THE government is reportedly in talks with banks regarding the manner and the amount of money that is repatriated from the Bahamas, according to well-placed sources.
This comes amid House of Assembly debate over the Homeowners Protection Bill and its response from commercial bankers.
Debating the bill, East Grand Bahama MP Peter Turnquest had said yesterday the country should not infer that banks are somehow corrupt because it gives the wrong impression to the borrowing and financial community – both here and abroad.
Mr Turnquest explained that a government member had reportedly spoken of a potential “collusion” between banks and their friends involving property.
This alleged collusion involves banks reportedly causing a borrower to default and then selling the property at a lower value.

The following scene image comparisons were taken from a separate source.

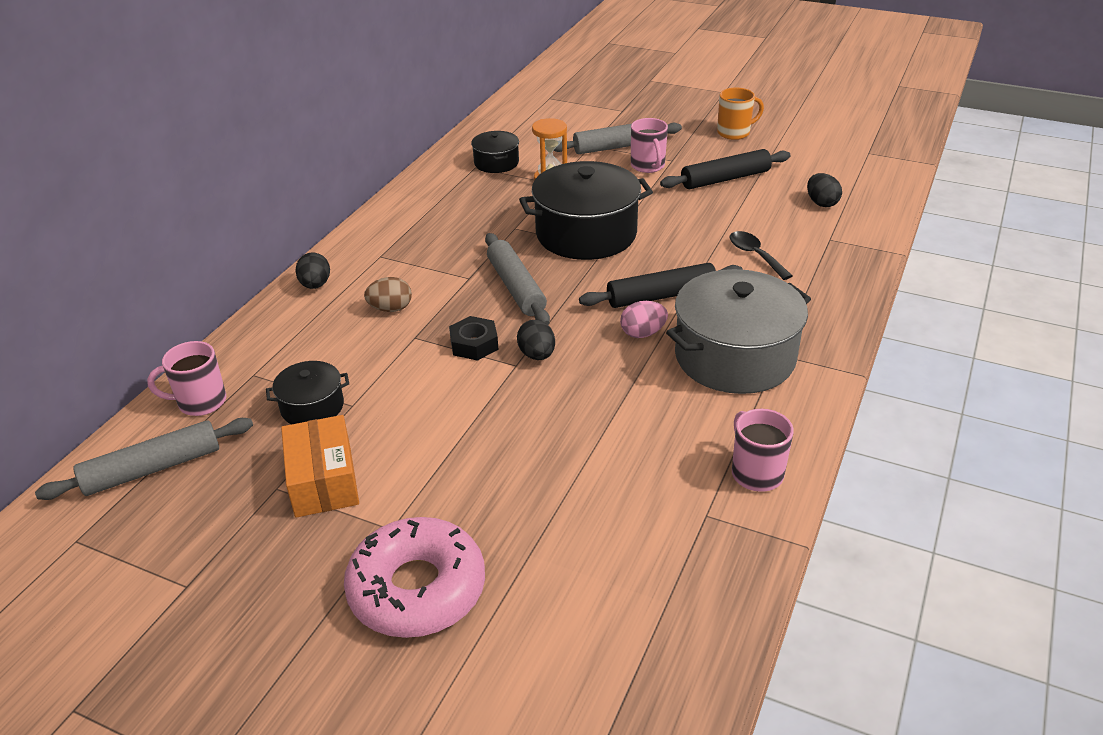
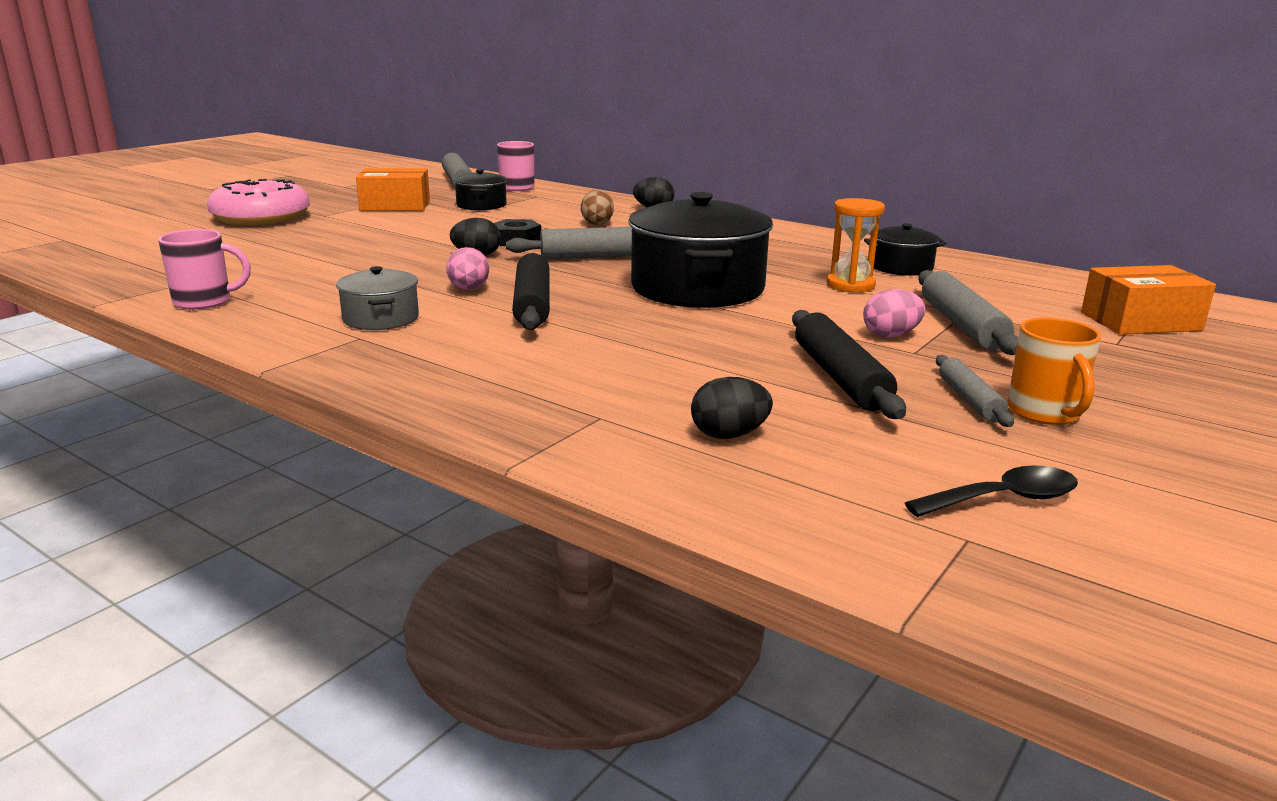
camera: 100 degrees right, 15 degrees down
(581, 102) = (1140, 321): none -> orange box
(648, 166) = (891, 335): pink mug -> pink egg
(731, 148) = (969, 400): none -> grey rolling pin
(735, 357) = (381, 318): grey pot -> grey pot, size x0.50
(755, 255) = (587, 360): black spoon -> black spoon (1004, 499)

An argument broke out in the House of Assembly yesterday evening, with Prime Minister Perry Christie denying that such a statement was made by a member of the government.
“I don’t think that’s the message we want to send to the Bahamian community as well as international financial community that there is some kind of collusion going on in the banks to steal people’s property,” Mr Turnquest told The Tribune.
Opposition Leader Hubert Minnis had also told House members yesterday that he understands the Clearing Bank Association has made recommendations to the government on the Bill.
He said he knows discussions are continuing and “begged” them to consider the recommendations as he understands – “this bill is not supported by the clearing house.”
“All I’m saying is that further discussion needs to take place,” he said, adding that if it is uneconomical for banks to remain – “how many of these non-Bahamian banks will remain in the Bahamas?”